Extracted entries:

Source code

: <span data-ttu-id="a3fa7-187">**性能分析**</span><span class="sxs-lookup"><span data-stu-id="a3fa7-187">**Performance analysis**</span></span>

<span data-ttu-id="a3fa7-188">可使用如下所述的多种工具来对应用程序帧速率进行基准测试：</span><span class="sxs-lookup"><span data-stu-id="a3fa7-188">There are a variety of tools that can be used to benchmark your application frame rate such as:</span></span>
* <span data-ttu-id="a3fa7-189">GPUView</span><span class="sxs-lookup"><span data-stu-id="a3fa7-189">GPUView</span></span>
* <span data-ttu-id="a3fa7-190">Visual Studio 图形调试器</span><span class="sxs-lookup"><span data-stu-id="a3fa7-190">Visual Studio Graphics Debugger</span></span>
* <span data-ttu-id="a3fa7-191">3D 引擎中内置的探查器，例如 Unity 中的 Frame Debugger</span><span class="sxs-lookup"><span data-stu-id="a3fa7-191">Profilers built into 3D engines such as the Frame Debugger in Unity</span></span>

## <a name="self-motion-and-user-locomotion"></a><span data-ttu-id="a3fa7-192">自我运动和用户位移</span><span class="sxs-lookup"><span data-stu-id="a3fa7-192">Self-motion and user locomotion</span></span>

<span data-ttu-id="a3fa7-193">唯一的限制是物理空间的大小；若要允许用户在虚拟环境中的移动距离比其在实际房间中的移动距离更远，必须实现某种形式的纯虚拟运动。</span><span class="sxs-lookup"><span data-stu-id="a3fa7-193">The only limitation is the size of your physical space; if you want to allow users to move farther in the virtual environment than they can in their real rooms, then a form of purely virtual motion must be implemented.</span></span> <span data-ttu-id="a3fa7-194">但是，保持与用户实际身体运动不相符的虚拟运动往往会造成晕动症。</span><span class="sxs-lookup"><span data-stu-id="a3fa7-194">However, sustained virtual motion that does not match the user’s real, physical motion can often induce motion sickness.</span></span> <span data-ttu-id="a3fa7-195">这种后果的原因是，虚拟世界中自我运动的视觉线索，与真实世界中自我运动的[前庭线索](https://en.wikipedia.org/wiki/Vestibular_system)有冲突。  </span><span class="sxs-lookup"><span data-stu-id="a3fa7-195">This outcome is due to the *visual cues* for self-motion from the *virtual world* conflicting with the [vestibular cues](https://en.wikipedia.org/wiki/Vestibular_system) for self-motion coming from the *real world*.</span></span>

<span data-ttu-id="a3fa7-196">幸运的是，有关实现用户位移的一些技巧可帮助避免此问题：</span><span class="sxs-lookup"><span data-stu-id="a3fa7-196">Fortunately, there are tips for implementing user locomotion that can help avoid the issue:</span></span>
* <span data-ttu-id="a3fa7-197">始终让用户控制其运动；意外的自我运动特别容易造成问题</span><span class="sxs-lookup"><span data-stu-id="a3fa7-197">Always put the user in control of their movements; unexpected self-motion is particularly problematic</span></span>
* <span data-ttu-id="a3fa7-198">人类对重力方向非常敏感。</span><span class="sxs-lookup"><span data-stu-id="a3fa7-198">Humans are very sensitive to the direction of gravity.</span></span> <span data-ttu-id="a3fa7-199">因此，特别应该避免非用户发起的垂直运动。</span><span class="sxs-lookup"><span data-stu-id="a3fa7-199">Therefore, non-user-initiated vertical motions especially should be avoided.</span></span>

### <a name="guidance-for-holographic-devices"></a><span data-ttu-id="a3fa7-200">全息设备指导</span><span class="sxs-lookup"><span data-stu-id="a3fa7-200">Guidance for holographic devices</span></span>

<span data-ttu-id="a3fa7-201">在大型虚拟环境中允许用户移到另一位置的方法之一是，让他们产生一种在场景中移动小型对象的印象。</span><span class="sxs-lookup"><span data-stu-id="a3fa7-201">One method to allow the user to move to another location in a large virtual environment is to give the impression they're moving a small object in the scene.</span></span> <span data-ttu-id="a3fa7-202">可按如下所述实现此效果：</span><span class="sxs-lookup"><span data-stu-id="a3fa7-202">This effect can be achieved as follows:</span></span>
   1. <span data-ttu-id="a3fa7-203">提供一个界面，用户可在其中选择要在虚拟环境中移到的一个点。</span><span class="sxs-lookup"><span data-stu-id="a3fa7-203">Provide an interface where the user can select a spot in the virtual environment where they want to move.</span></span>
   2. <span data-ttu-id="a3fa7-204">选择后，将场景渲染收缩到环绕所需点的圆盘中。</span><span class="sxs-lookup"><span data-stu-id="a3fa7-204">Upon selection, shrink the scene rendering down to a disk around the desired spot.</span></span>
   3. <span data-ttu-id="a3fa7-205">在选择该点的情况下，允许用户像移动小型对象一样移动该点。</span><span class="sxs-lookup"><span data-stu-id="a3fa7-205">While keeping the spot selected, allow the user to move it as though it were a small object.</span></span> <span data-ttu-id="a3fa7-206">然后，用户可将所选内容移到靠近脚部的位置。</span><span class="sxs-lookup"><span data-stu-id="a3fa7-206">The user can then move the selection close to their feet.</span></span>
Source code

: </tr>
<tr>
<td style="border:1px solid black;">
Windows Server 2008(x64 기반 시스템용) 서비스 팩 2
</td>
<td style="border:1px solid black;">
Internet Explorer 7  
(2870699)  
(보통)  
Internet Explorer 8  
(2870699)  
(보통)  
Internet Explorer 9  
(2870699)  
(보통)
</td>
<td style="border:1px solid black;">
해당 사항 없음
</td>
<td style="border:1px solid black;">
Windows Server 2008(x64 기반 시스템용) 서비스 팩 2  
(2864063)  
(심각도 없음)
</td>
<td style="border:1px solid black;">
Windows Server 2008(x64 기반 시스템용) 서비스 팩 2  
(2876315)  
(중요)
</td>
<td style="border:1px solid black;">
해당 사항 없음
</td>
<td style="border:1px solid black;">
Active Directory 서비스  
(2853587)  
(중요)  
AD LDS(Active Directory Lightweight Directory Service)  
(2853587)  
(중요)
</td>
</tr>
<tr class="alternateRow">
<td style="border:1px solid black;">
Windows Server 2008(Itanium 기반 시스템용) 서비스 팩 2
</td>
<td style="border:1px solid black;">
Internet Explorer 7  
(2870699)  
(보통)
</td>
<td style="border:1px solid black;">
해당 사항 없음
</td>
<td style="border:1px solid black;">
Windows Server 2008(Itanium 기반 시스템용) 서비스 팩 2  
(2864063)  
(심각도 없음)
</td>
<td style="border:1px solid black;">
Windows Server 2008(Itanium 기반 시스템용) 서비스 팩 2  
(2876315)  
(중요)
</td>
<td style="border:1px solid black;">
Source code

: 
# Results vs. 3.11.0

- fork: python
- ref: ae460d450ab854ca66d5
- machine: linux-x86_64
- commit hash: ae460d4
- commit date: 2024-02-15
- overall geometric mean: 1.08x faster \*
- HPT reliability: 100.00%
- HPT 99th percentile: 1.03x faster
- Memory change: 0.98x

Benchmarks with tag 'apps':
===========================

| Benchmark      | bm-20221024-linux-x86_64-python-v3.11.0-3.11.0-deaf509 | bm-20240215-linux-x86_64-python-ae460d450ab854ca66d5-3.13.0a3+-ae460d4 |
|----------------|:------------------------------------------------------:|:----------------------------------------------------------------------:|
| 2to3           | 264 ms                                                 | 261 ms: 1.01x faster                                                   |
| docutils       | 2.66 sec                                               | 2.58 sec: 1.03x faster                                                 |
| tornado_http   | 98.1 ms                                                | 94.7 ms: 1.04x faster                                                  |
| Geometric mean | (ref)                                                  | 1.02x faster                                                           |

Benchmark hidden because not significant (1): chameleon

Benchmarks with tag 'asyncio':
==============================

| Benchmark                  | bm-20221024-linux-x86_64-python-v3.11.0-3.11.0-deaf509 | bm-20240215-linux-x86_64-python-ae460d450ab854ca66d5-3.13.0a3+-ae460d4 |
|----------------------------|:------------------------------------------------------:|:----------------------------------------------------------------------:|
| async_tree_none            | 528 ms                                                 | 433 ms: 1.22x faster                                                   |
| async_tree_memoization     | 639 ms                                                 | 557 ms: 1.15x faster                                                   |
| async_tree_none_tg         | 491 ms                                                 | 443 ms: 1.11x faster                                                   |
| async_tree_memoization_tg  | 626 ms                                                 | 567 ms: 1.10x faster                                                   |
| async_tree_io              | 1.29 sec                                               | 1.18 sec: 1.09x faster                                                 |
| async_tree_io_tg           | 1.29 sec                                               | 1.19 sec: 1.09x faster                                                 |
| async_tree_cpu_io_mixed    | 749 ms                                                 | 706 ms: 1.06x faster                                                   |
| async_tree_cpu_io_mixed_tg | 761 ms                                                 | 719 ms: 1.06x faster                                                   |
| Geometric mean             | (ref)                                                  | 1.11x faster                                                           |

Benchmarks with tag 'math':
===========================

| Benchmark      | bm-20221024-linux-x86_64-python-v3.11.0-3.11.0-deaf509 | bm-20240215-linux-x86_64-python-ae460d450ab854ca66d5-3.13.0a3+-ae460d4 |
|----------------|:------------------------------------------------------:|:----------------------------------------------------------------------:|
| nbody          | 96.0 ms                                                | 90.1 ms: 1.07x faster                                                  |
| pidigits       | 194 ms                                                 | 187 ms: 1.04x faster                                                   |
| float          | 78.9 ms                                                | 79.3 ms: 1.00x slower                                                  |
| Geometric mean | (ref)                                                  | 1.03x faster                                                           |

What is required: Take each line of the material above that holds the string "such" and copy it.

Response area:
<span data-ttu-id="a3fa7-188">可使用如下所述的多种工具来对应用程序帧速率进行基准测试：</span><span class="sxs-lookup"><span data-stu-id="a3fa7-188">There are a variety of tools that can be used to benchmark your application frame rate such as:</span></span>
* <span data-ttu-id="a3fa7-191">3D 引擎中内置的探查器，例如 Unity 中的 Frame Debugger</span><span class="sxs-lookup"><span data-stu-id="a3fa7-191">Profilers built into 3D engines such as the Frame Debugger in Unity</span></span>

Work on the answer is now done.